Goal of the exercise
Retype each entry verbatim. Do not include the images.
========================================
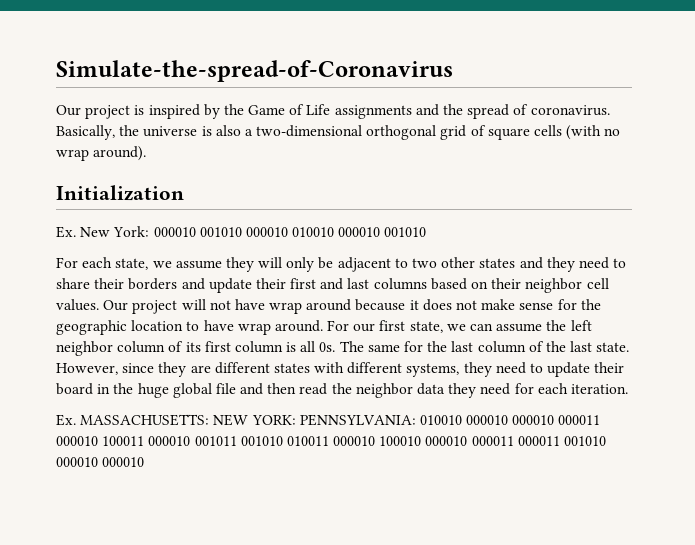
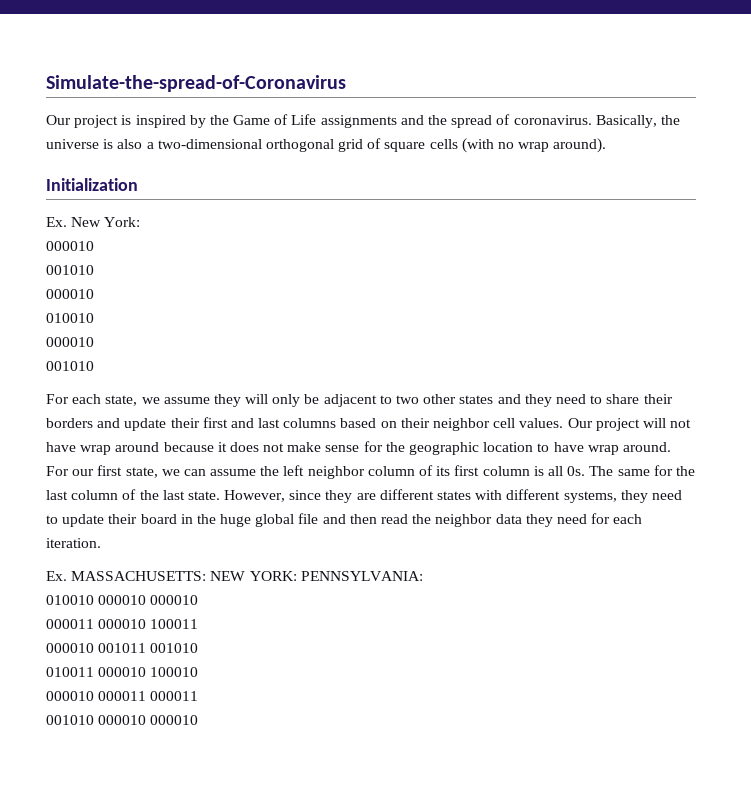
[153,227,381,237] 000010 001010 000010 010010 000010 -> [46,241,94,251] [46,265,94,275] [46,289,94,299] [46,313,94,323] [46,337,94,347] // 000010 // 001010 // 000010 // 010010 // 000010 //
(416, 420) none -> (423, 576) //
(555, 420) none -> (199, 600) //
(145, 441) none -> (199, 624) //
(283, 441) none -> (199, 648) //
(422, 441) none -> (199, 672) //
(560, 441) none -> (199, 696) //

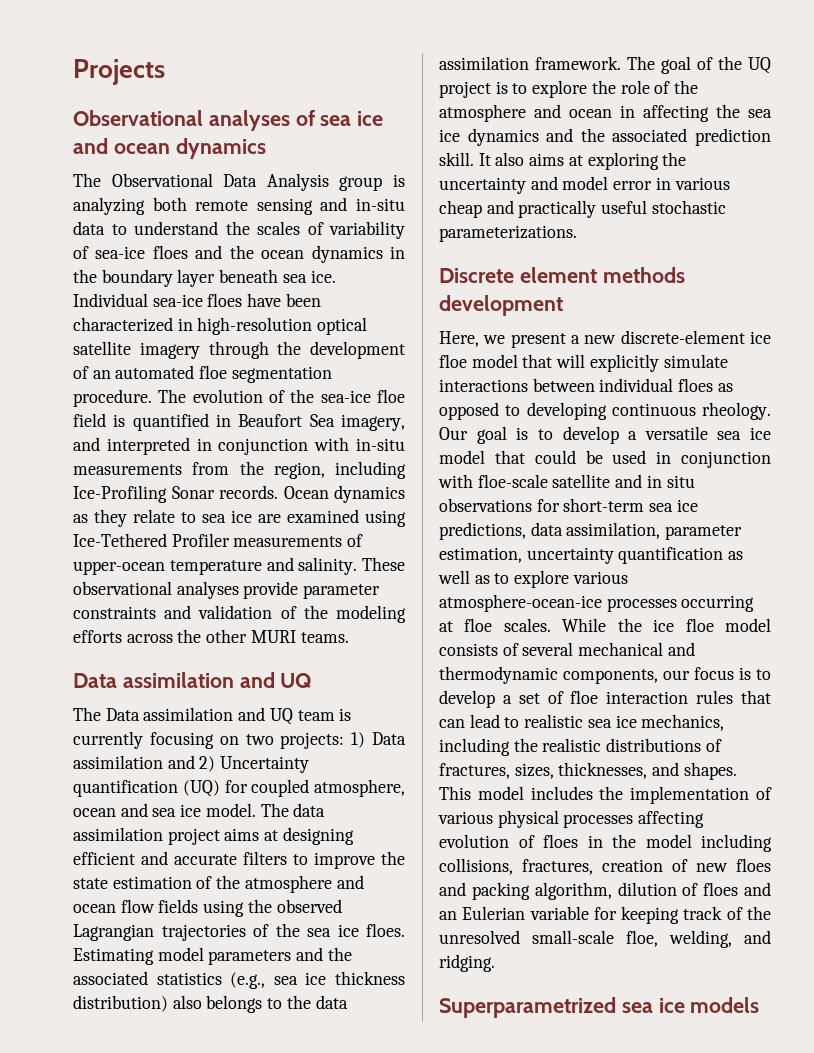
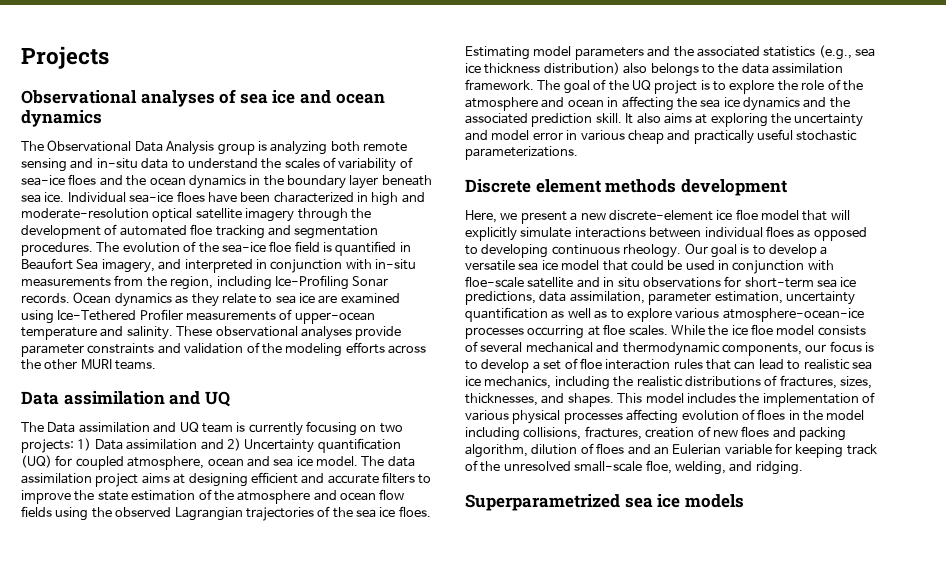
[197,317,313,335] high-resolution -> [371,192,425,206] [21,208,149,219] high and moderate-resolution
[92,370,111,379] an -> (118, 229) none
[231,366,332,383] [73,389,152,407] segmentation procedure. -> [215,225,379,239] [21,242,93,256] tracking and segmentation procedures.

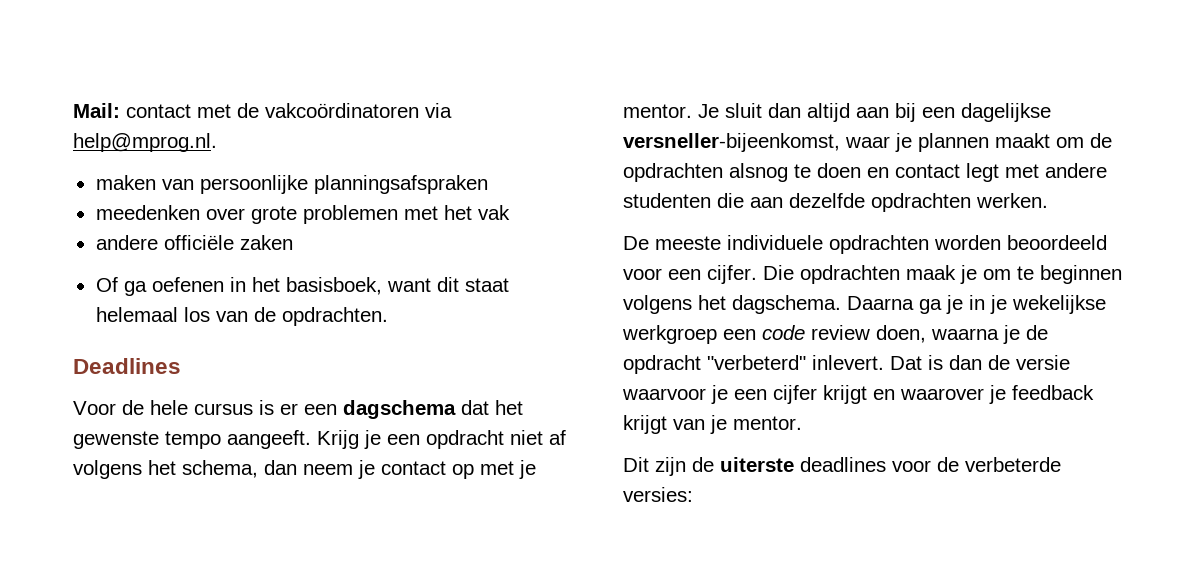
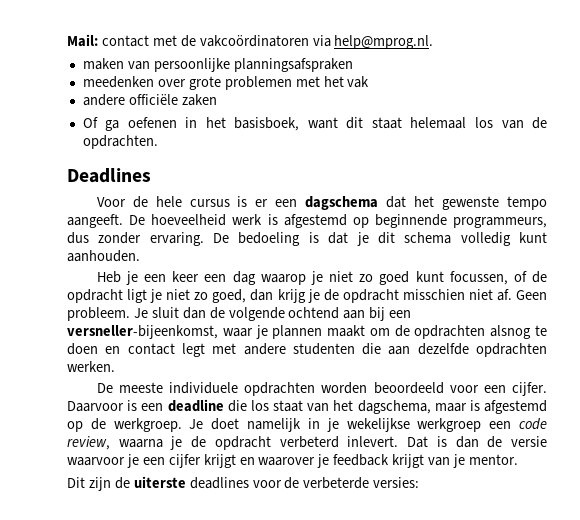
[317,430,566,449] [73,460,536,479] [623,103,850,122] Krijg je een opdracht niet af volgens het schema, dan neem je contact op met je mentor. Je sluit dan altijd -> [129,214,547,228] [67,232,547,246] [67,250,140,262] [96,271,547,285] [67,289,547,303] [67,307,340,321] De hoeveelheid werk is afgestemd op beginnende programmeurs, dus zonder ervaring. De bedoeling is dat je dit schema volledig kunt aanhouden. // Heb je een keer een dag waarop je niet zo goed kunt focussen, of de opdracht ligt je niet zo goed, dan krijg je de opdracht misschien niet af. Geen probleem. Je sluit dan de volgende ochtend
[961,103,1051,122] dagelijkse -> (412, 314) none
[763,265,1122,284] [623,295,963,314] Die opdrachten maak je om te beginnen volgens het dagschema. Daarna ga je -> [67,399,547,414] [67,418,302,432] Daarvoor is een deadline die los staat van het dagschema, maar is afgestemd op de werkgroep. Je doet namelijk
[811,325,926,343] review doen, -> [67,436,110,450] review,
[707,355,806,370] "verbeterd" -> [279,436,339,448] verbeterd

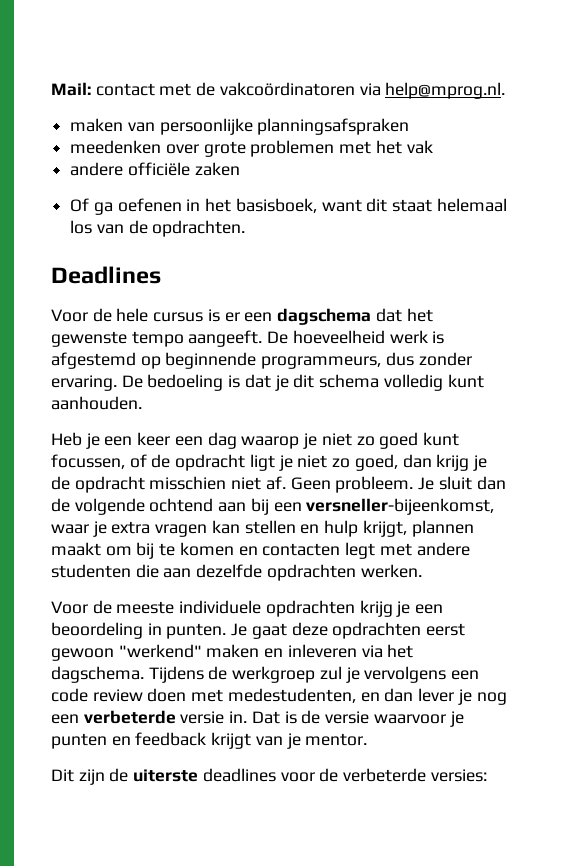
[272,325,547,339] [67,343,175,355] plannen maakt om de opdrachten alsnog te doen en contact -> [111,520,474,537] [51,542,341,559] extra vragen kan stellen en hulp krijgt, plannen maakt om bij te komen en contacten
[96,383,113,393] De -> [51,600,112,614] Voor de
[321,382,548,396] [67,399,547,414] [67,418,547,432] [67,436,399,450] worden beoordeeld voor een cijfer. Daarvoor is een deadline die los staat van het dagschema, maar is afgestemd op de werkgroep. Je doet namelijk in je wekelijkse werkgroep een code review, waarna je de opdracht verbeterd inlevert. -> [359,600,444,617] [51,622,466,639] [51,644,414,661] [51,666,480,683] [51,688,507,705] [51,710,248,724] krijg je een beoordeling in punten. Je gaat deze opdrachten eerst gewoon "werkend" maken en inleveren via het dagschema. Tijdens de werkgroep zul je vervolgens een code review doen met medestudenten, en dan lever je nog een verbeterde versie in.
[455,436,479,448] dan -> (297, 717) none
[142,454,330,468] een cijfer krijgt en waarover je -> [51,733,131,749] punten en

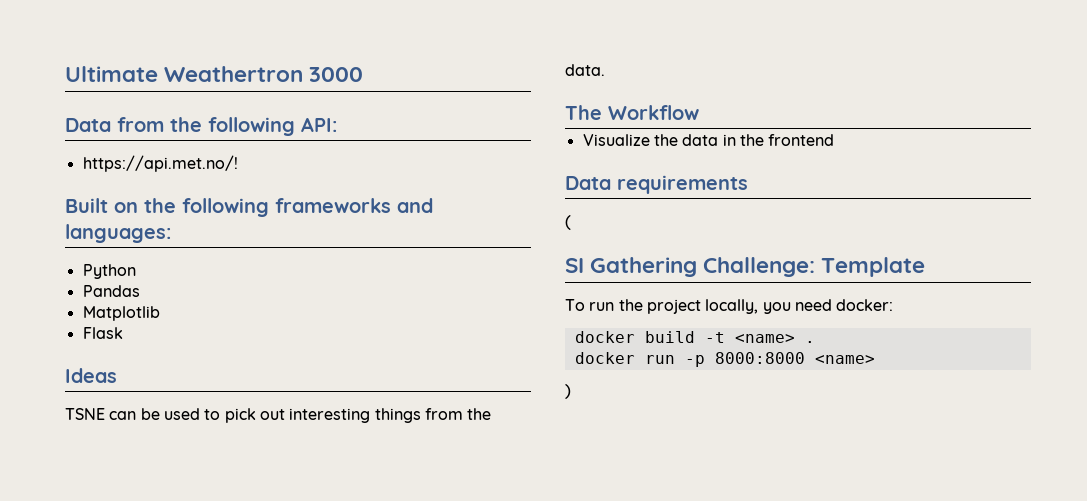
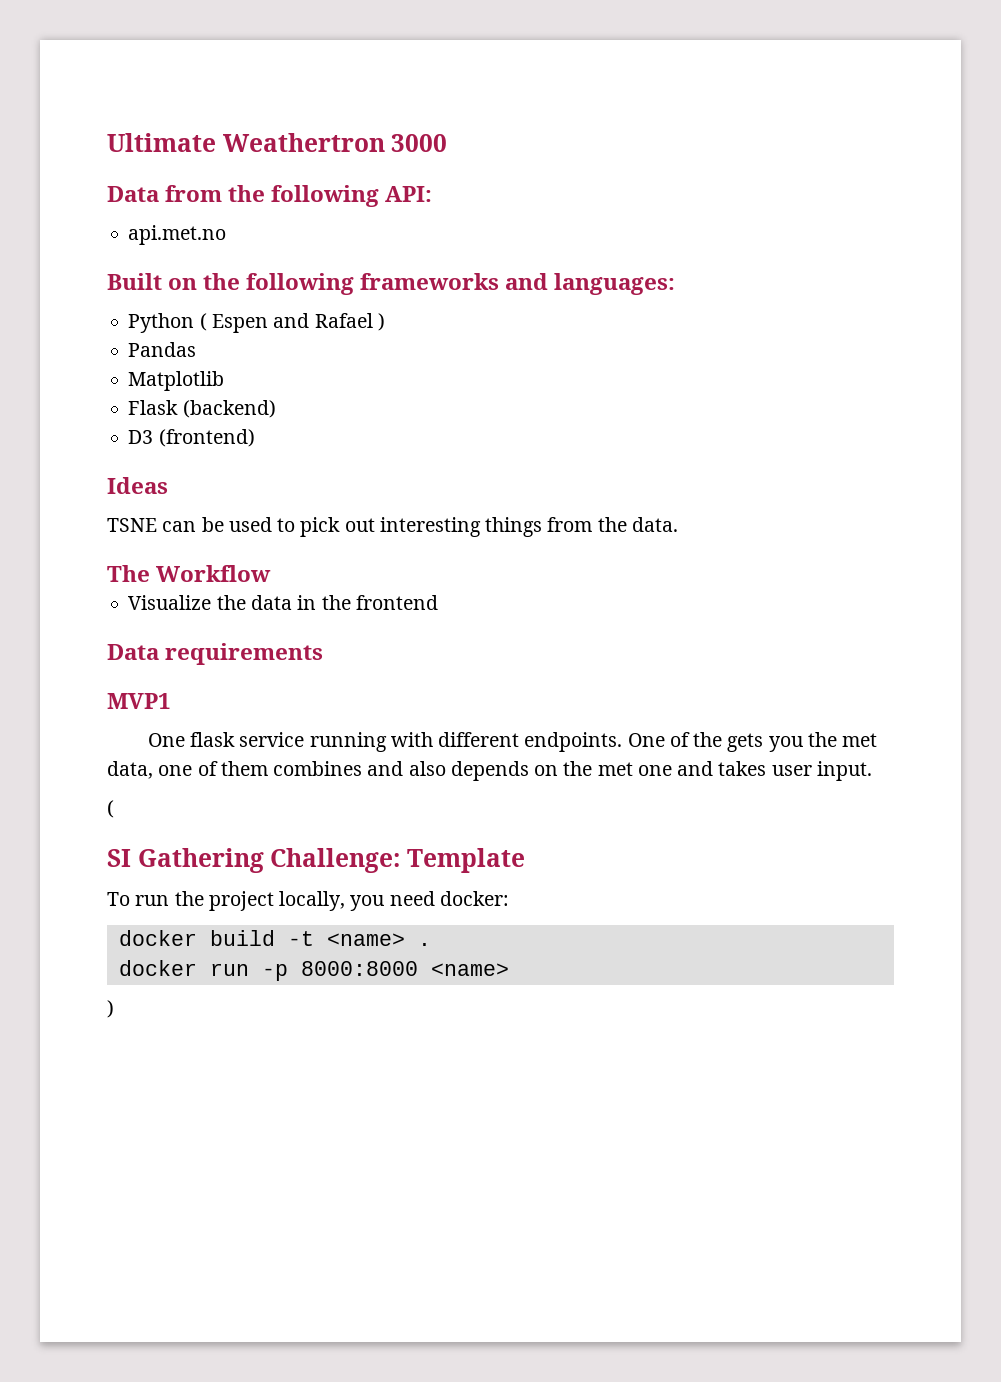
[82,155,238,172] https://api.met.no/! -> [128,225,227,245] api.met.no
(136, 271) none -> [199,313,385,333] ( Espen and Rafael )
(123, 333) none -> [182,400,276,418] [128,429,255,447] (backend) // D3 (frontend)
(748, 184) none -> [107,693,171,709] [147,732,878,752] [107,761,872,781] // MVP1 // One flask service running with different endpoints. One of the gets you the met data, one of them combines and also depends on the met one and takes user input.

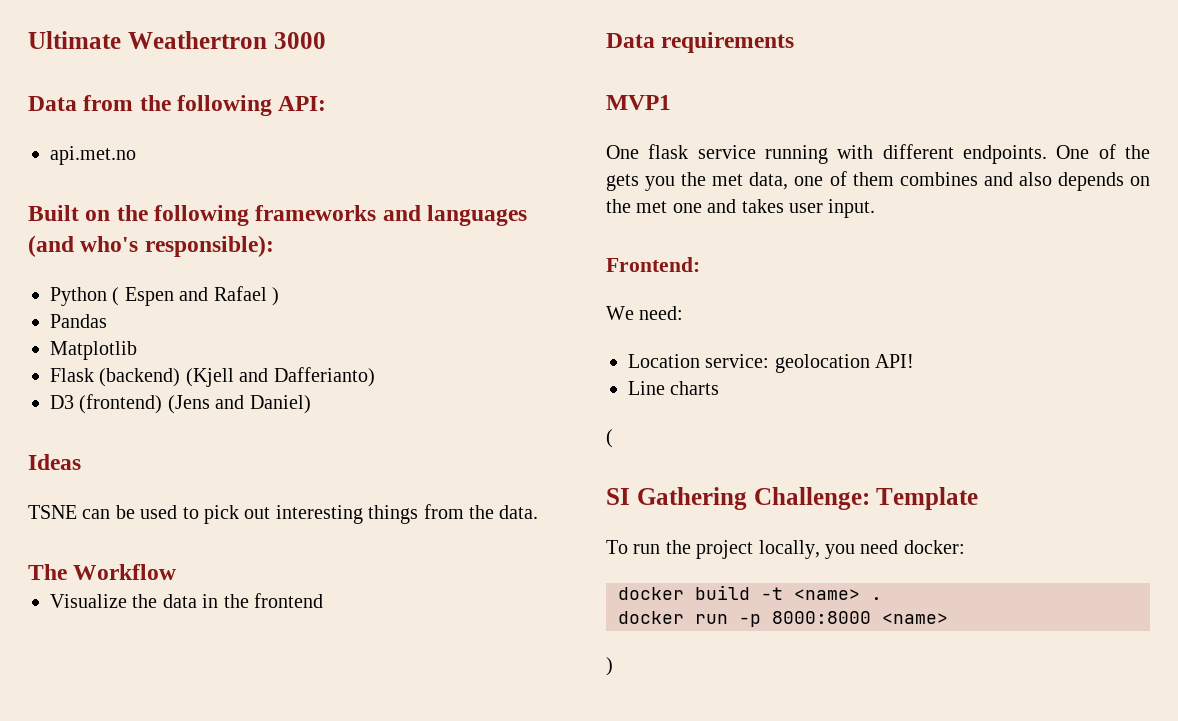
[554,273,676,295] languages: -> [427,205,528,226] [28,235,274,257] languages (and who's responsible):
(276, 409) none -> [185,367,375,387] (Kjell and Dafferianto)
(255, 438) none -> [167,395,311,414] (Jens and Daniel)
(872, 771) none -> [606,257,700,272] [606,306,684,320] [628,354,915,373] [628,381,720,395] // Frontend: // We need: // Location service: geolocation API! // Line charts

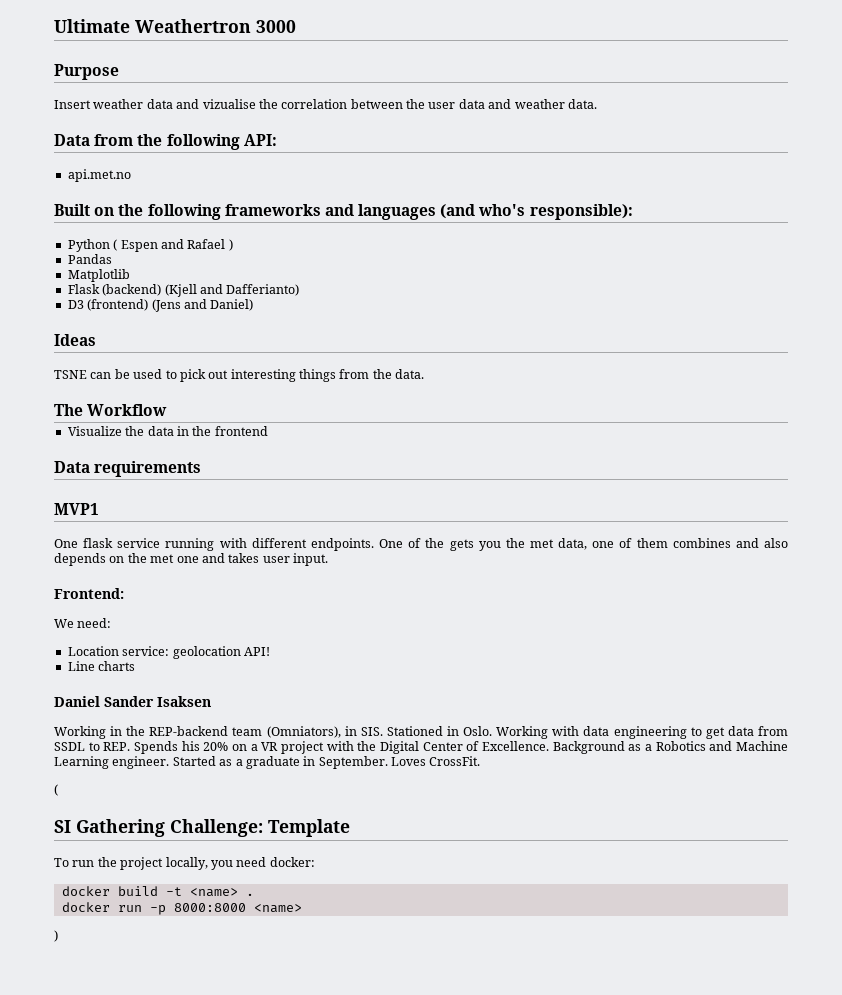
(326, 40) none -> [54,64,119,80] [54,99,597,109] // Purpose // Insert weather data and vizualise the correlation between the user data and weather data.
(720, 388) none -> [54,696,211,707] [54,726,788,739] [54,741,788,754] [54,756,481,769] // Daniel Sander Isaksen // Working in the REP-backend team (Omniators), in SIS. Stationed in Oslo. Working with data engineering to get data from SSDL to REP. Spends his 20% on a VR project with the Digital Center of Excellence. Background as a Robotics and Machine Learning engineer. Started as a graduate in September. Loves CrossFit.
========================================
Task answer
[153,227,381,237] 000010 001010 000010 010010 000010 -> [46,241,94,251] [46,265,94,275] [46,289,94,299] [46,313,94,323] [46,337,94,347] // 000010 // 001010 // 000010 // 010010 // 000010 //
(416, 420) none -> (423, 576) //
(555, 420) none -> (199, 600) //
(145, 441) none -> (199, 624) //
(283, 441) none -> (199, 648) //
(422, 441) none -> (199, 672) //
(560, 441) none -> (199, 696) //

[197,317,313,335] high-resolution -> [371,192,425,206] [21,208,149,219] high and moderate-resolution
[92,370,111,379] an -> (118, 229) none
[231,366,332,383] [73,389,152,407] segmentation procedure. -> [215,225,379,239] [21,242,93,256] tracking and segmentation procedures.

[317,430,566,449] [73,460,536,479] [623,103,850,122] Krijg je een opdracht niet af volgens het schema, dan neem je contact op met je mentor. Je sluit dan altijd -> [129,214,547,228] [67,232,547,246] [67,250,140,262] [96,271,547,285] [67,289,547,303] [67,307,340,321] De hoeveelheid werk is afgestemd op beginnende programmeurs, dus zonder ervaring. De bedoeling is dat je dit schema volledig kunt aanhouden. // Heb je een keer een dag waarop je niet zo goed kunt focussen, of de opdracht ligt je niet zo goed, dan krijg je de opdracht misschien niet af. Geen probleem. Je sluit dan de volgende ochtend
[961,103,1051,122] dagelijkse -> (412, 314) none
[763,265,1122,284] [623,295,963,314] Die opdrachten maak je om te beginnen volgens het dagschema. Daarna ga je -> [67,399,547,414] [67,418,302,432] Daarvoor is een deadline die los staat van het dagschema, maar is afgestemd op de werkgroep. Je doet namelijk
[811,325,926,343] review doen, -> [67,436,110,450] review,
[707,355,806,370] "verbeterd" -> [279,436,339,448] verbeterd

[272,325,547,339] [67,343,175,355] plannen maakt om de opdrachten alsnog te doen en contact -> [111,520,474,537] [51,542,341,559] extra vragen kan stellen en hulp krijgt, plannen maakt om bij te komen en contacten
[96,383,113,393] De -> [51,600,112,614] Voor de
[321,382,548,396] [67,399,547,414] [67,418,547,432] [67,436,399,450] worden beoordeeld voor een cijfer. Daarvoor is een deadline die los staat van het dagschema, maar is afgestemd op de werkgroep. Je doet namelijk in je wekelijkse werkgroep een code review, waarna je de opdracht verbeterd inlevert. -> [359,600,444,617] [51,622,466,639] [51,644,414,661] [51,666,480,683] [51,688,507,705] [51,710,248,724] krijg je een beoordeling in punten. Je gaat deze opdrachten eerst gewoon "werkend" maken en inleveren via het dagschema. Tijdens de werkgroep zul je vervolgens een code review doen met medestudenten, en dan lever je nog een verbeterde versie in.
[455,436,479,448] dan -> (297, 717) none
[142,454,330,468] een cijfer krijgt en waarover je -> [51,733,131,749] punten en

[82,155,238,172] https://api.met.no/! -> [128,225,227,245] api.met.no
(136, 271) none -> [199,313,385,333] ( Espen and Rafael )
(123, 333) none -> [182,400,276,418] [128,429,255,447] (backend) // D3 (frontend)
(748, 184) none -> [107,693,171,709] [147,732,878,752] [107,761,872,781] // MVP1 // One flask service running with different endpoints. One of the gets you the met data, one of them combines and also depends on the met one and takes user input.

[554,273,676,295] languages: -> [427,205,528,226] [28,235,274,257] languages (and who's responsible):
(276, 409) none -> [185,367,375,387] (Kjell and Dafferianto)
(255, 438) none -> [167,395,311,414] (Jens and Daniel)
(872, 771) none -> [606,257,700,272] [606,306,684,320] [628,354,915,373] [628,381,720,395] // Frontend: // We need: // Location service: geolocation API! // Line charts

(326, 40) none -> [54,64,119,80] [54,99,597,109] // Purpose // Insert weather data and vizualise the correlation between the user data and weather data.
(720, 388) none -> [54,696,211,707] [54,726,788,739] [54,741,788,754] [54,756,481,769] // Daniel Sander Isaksen // Working in the REP-backend team (Omniators), in SIS. Stationed in Oslo. Working with data engineering to get data from SSDL to REP. Spends his 20% on a VR project with the Digital Center of Excellence. Background as a Robotics and Machine Learning engineer. Started as a graduate in September. Loves CrossFit.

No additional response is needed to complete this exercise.